Violating the closures is prohibited by Missoula Municipal Code 12.40 and carries the possibility of a $500 fine. But city legal staff said at a Feb. 11 council meeting that prosecutors and police have the ability to charge violations as criminal trespassing, punishable by possible jail time — though this would be highly unlikely.
The posts have generated a range of feedback on social media, ranging from “Respect the signs” to “It’s public land, isn’t it?”
“I think it’s a little strange to be reporting your neighbors for walking on Mount Jumbo,” one commenter said. “I would think that people could be at least a little more self-governing without high-surveillance tactics!”
“I would think that people could be at least a little more self-governing without high-surveillance tactics!”
In another post, the department responded that it “understands that some in our community have concerns about enforcement related to trespassing on Mount Jumbo during seasonal closures,” but that “when a crime is reported to our department, we investigate it.
“That applies to all reported violations, regardless of type or perceived severity. Our responsibility is to enforce laws and municipal code consistently and fairly.”
But cracking down on trespassing also requires some neighborly accountability. The city benefits from volunteer elk spotters who use binoculars and telescopes to track elk herds (and interlopers) on the mountain from vantage points in their houses. These volunteers have been lauded in state Fish, Wildlife and Parks documents for their contributions to management data. And they’re valuable assets in the effort to combat winter closure violations.
“I do think there is this element of neighbors and friends and family members holding each other accountable to help follow the rules,” Gicklhorn said. “It’s incumbent upon everyone to be a steward of these natural spaces and wildlife populations.”
The city first instituted closures on the mountain in 1996, Gicklhorn said, and formalized them as part of a community-driven Mount Jumbo management plan in 1999. The details of the closures haven’t changed much since then, but the pressures on local wildlife have, with more trail development and more traffic. Still, the elk population has grown gradually over that time, from 50 to 90 to as many as 134 this year. (The crowdsourced nature of this data does make the numbers a little inexact.)
Tensions between Missoula recreationists, elk and the city aren’t new either. Voters helped finance the purchase of the mountain through passage of an open space bond. And some of them feel that entitles taxpayers to year-round access of the mountain, as longtime Missoula journalist Keila Szpaller reported for the Missoulian back in 2007.
“A lot of the public would like to use it more. We pay for it. We’re still paying for it,” one man told Szpaller. “If it’s a warm winter and I can mountain bike in December, I’d like to.”

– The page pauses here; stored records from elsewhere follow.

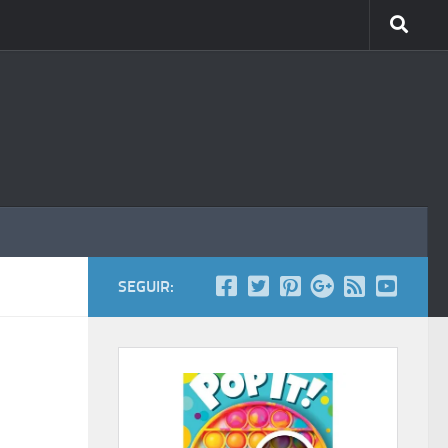
SEGUIR: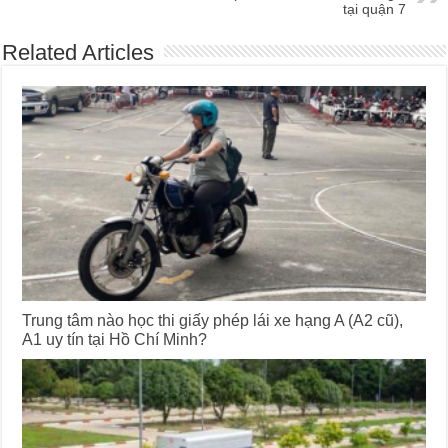
tại quận 7
Related Articles
Trung tâm nào học thi giấy phép lái xe hạng A (A2 cũ),
A1 uy tín tại Hồ Chí Minh?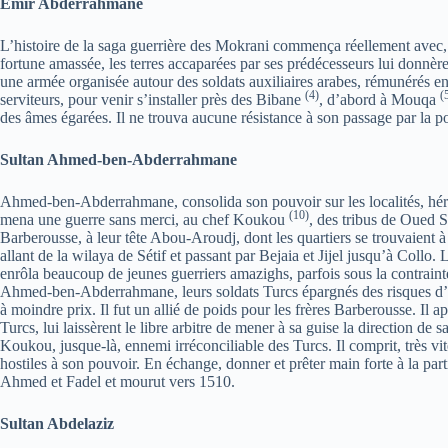
Emir Abderrahmane
L’histoire de la saga guerrière des Mokrani commença réellement avec
fortune amassée, les terres accaparées par ses prédécesseurs lui donnèrent
une armée organisée autour des soldats auxiliaires arabes, rémunérés en p
(4)
(
serviteurs, pour venir s’installer près des Bibane
, d’abord à Mouqa
des âmes égarées. Il ne trouva aucune résistance à son passage par la
Sultan Ahmed-ben-Abderrahmane
Ahmed-ben-Abderrahmane, consolida son pouvoir sur les localités, hérité
(10)
mena une guerre sans merci, au chef Koukou
, des tribus de Oued S
Barberousse, à leur tête Abou-Aroudj, dont les quartiers se trouvaient à J
allant de la wilaya de Sétif et passant par Bejaia et Jijel jusqu’à Coll
enrôla beaucoup de jeunes guerriers amazighs, parfois sous la contrainte
Ahmed-ben-Abderrahmane, leurs soldats Turcs épargnés des risques d’un 
à moindre prix. Il fut un allié de poids pour les frères Barberousse. Il a
Turcs, lui laissèrent le libre arbitre de mener à sa guise la direction de 
Koukou, jusque-là, ennemi irréconciliable des Turcs. Il comprit, très vite
hostiles à son pouvoir. En échange, donner et prêter main forte à la part
Ahmed et Fadel et mourut vers 1510.
Sultan Abdelaziz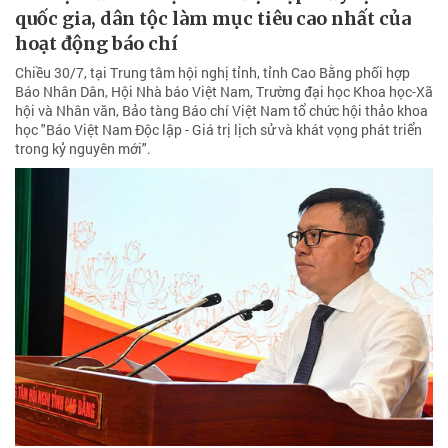
quốc gia, dân tộc làm mục tiêu cao nhất của
hoạt động báo chí
Chiều 30/7, tại Trung tâm hội nghị tỉnh, tỉnh Cao Bằng phối hợp
Báo Nhân Dân, Hội Nhà báo Việt Nam, Trường đại học Khoa học-Xã
hội và Nhân văn, Bảo tàng Báo chí Việt Nam tổ chức hội thảo khoa
học "Báo Việt Nam Độc lập - Giá trị lịch sử và khát vọng phát triển
trong kỷ nguyên mới".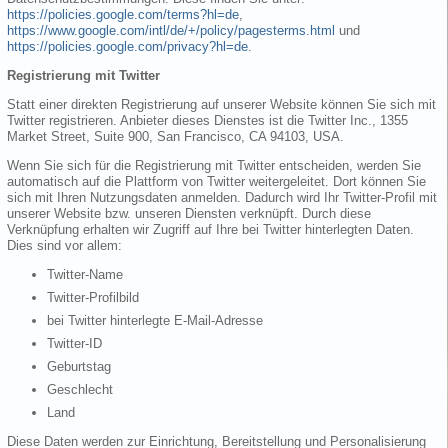
https://policies.google.com/terms?hl=de
,
https://www.google.com/intl/de/+/policy/pagesterms.html
und
https://policies.google.com/privacy?hl=de
.
Registrierung mit Twitter
Statt einer direkten Registrierung auf unserer Website können Sie sich mit
Twitter registrieren. Anbieter dieses Dienstes ist die Twitter Inc., 1355
Market Street, Suite 900, San Francisco, CA 94103, USA.
Wenn Sie sich für die Registrierung mit Twitter entscheiden, werden Sie
automatisch auf die Plattform von Twitter weitergeleitet. Dort können Sie
sich mit Ihren Nutzungsdaten anmelden. Dadurch wird Ihr Twitter-Profil mit
unserer Website bzw. unseren Diensten verknüpft. Durch diese
Verknüpfung erhalten wir Zugriff auf Ihre bei Twitter hinterlegten Daten.
Dies sind vor allem:
Twitter-Name
Twitter-Profilbild
bei Twitter hinterlegte E-Mail-Adresse
Twitter-ID
Geburtstag
Geschlecht
Land
Diese Daten werden zur Einrichtung, Bereitstellung und Personalisierung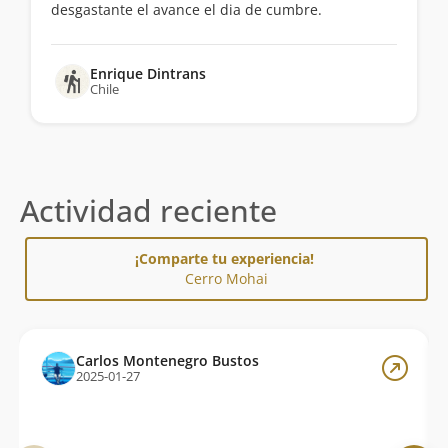
desgastante el avance el dia de cumbre.
Enrique Dintrans
Chile
Actividad reciente
¡Comparte tu experiencia!
Cerro Mohai
Carlos Montenegro Bustos
2025-01-27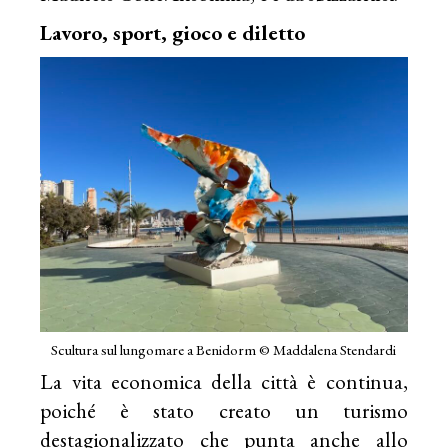
Lavoro, sport, gioco e diletto
Scultura sul lungomare a Benidorm © Maddalena Stendardi
La vita economica della città è continua,
poiché è stato creato un turismo
destagionalizzato che punta anche allo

Similar stories dot Missoulian archives in earlier years. In one 2004 piece, an FWP staffer reminded the public that the Mount Jumbo elk herd is part of what gives the mountain its character: “It’s one of the reasons people coughed up $3 million to buy Mount Jumbo. People want to be able to see the elk up there.”
The elk, unlike the people hiking past the closure signs, have no choice about where they winter. Enforcing the closure, Gicklhorn said, is about protecting wildlife the city has committed to conserving — and honoring what voters paid for.
“We are trying to manage the mountain for the elk with the winter closure, and we’re trying to make decisions in the summer through habitat management projects,” he said. “If we’re doing that to improve the habitat but we’re allowing trespass that is leading to harassment and energy expenditure and changes in behavior for the elk, that doesn’t seem to work well together.
“The fact that there’s a wild elk herd one mile from downtown Missoula is incredibly unique.”